The central issue with all the questions concerns the gift, the sacrifice.

What is it, O God, that you want from us? What do you require? Just tell us your favorite offering, and we will surely sacrifice it — even if it is a rather extreme request.

The last verse of this passage — the one most familiar to us — turns the four questions asked in verses 6-7 away from their focus on the types of offerings and toward a focus on the type of person.

God does not want a specific type of offering. God wants a specific type of person.

The passage culminates with an answer. It may not be the answer the people expect. In fact, it is not the answer they seek. They have focused on offerings — small and large. They have emphasized sacrificial worship to the exclusion of justice and kindness.

The people have rightly considered the nature of their offerings. But God’s concern here is to point out that God requires more than sacrifice when entering God’s presence.

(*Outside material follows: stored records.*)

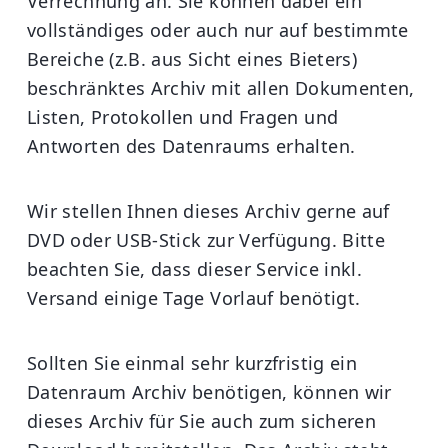
Verrechnung an. Sie können dabei ein
vollständiges oder auch nur auf bestimmte
Bereiche (z.B. aus Sicht eines Bieters)
beschränktes Archiv mit allen Dokumenten,
Listen, Protokollen und Fragen und
Antworten des Datenraums erhalten.
Wir stellen Ihnen dieses Archiv gerne auf
DVD oder USB-Stick zur Verfügung. Bitte
beachten Sie, dass dieser Service inkl.
Versand einige Tage Vorlauf benötigt.
Sollten Sie einmal sehr kurzfristig ein
Datenraum Archiv benötigen, können wir
dieses Archiv für Sie auch zum sicheren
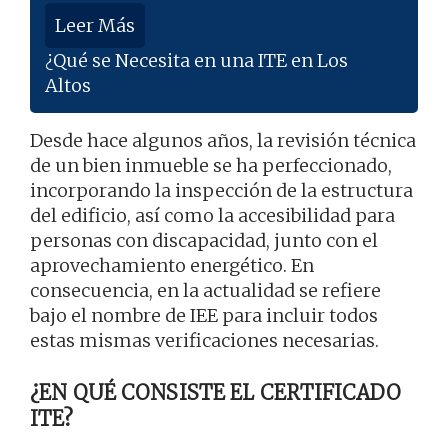
Leer Más
¿Qué se Necesita en una ITE en Los
Altos
Desde hace algunos años, la revisión técnica
de un bien inmueble se ha perfeccionado,
incorporando la inspección de la estructura
del edificio, así como la accesibilidad para
personas con discapacidad, junto con el
aprovechamiento energético. En
consecuencia, en la actualidad se refiere
bajo el nombre de IEE para incluir todos
estas mismas verificaciones necesarias.
¿EN QUÉ CONSISTE EL CERTIFICADO
ITE?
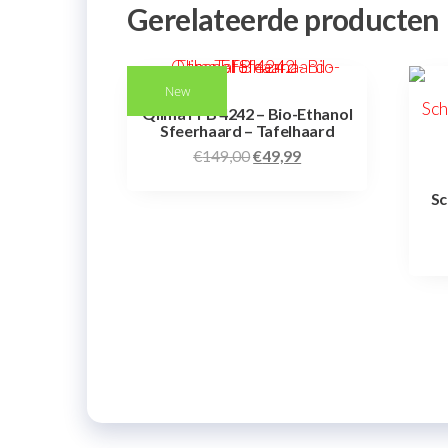
Gerelateerde producten
New
Qlima FFB 4242 – Bio-Ethanol
Sfeerhaard – Tafelhaard
€
149,00
€
49,99
Sc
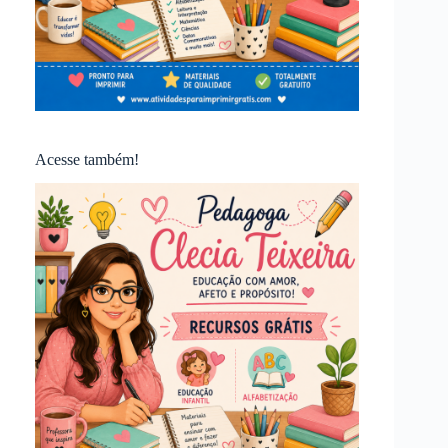
Acesse também!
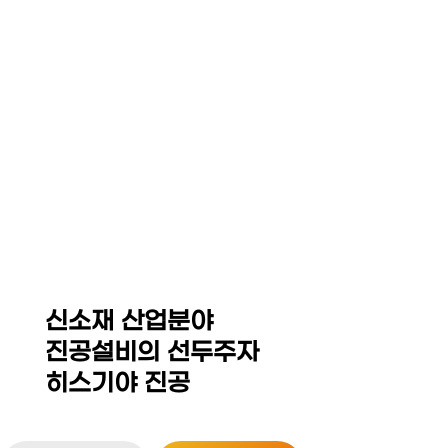
☰
HEZKIAH VACUUM CO,.
LED Equipment System
Thin Film Coating / MOCVD Equipment
Sintering Furnace / Hot Press
Isostatic Press(Dry Bag,CIP,WP,HIP)
신소재 산업분야
진공설비의 선두주자
히스기야 진공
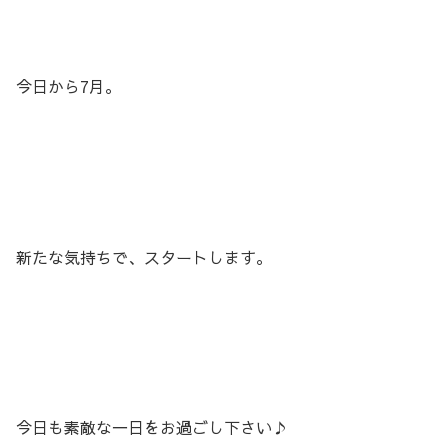
今日から7月。
新たな気持ちで、スタートします。
今日も素敵な一日をお過ごし下さい♪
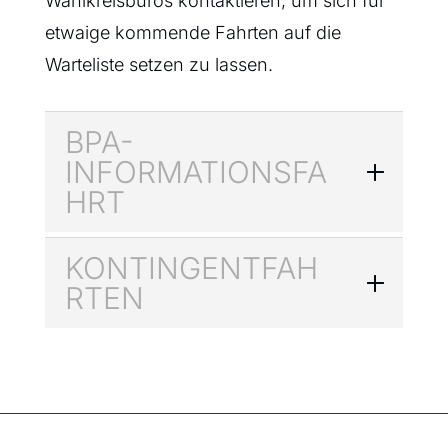
Wahlkreisbüros kontaktieren, um sich für
etwaige kommende Fahrten auf die
Warteliste setzen zu lassen.
BPA-
INFORMATIONSFA
HRT
KONTINGENTFAH
RTEN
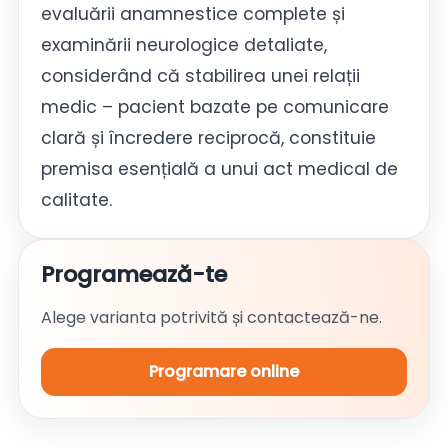
evaluării anamnestice complete și
examinării neurologice detaliate,
considerând că stabilirea unei relații
medic – pacient bazate pe comunicare
clară și încredere reciprocă, constituie
premisa esențială a unui act medical de
calitate.
Programează-te
Alege varianta potrivită și contactează-ne.
Programare online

God clarifies what is good. The answer is rather straightforward:

To do justice.

To love kindness.

To walk humbly with your God.

Now that the clarification has been given to us, the more difficult task is to live into these requirements as God’s people. Justice is perhaps not our default operating system. Humility is not second nature.

What actions do these requirements call forth from us as we look into our neighborhoods and cities?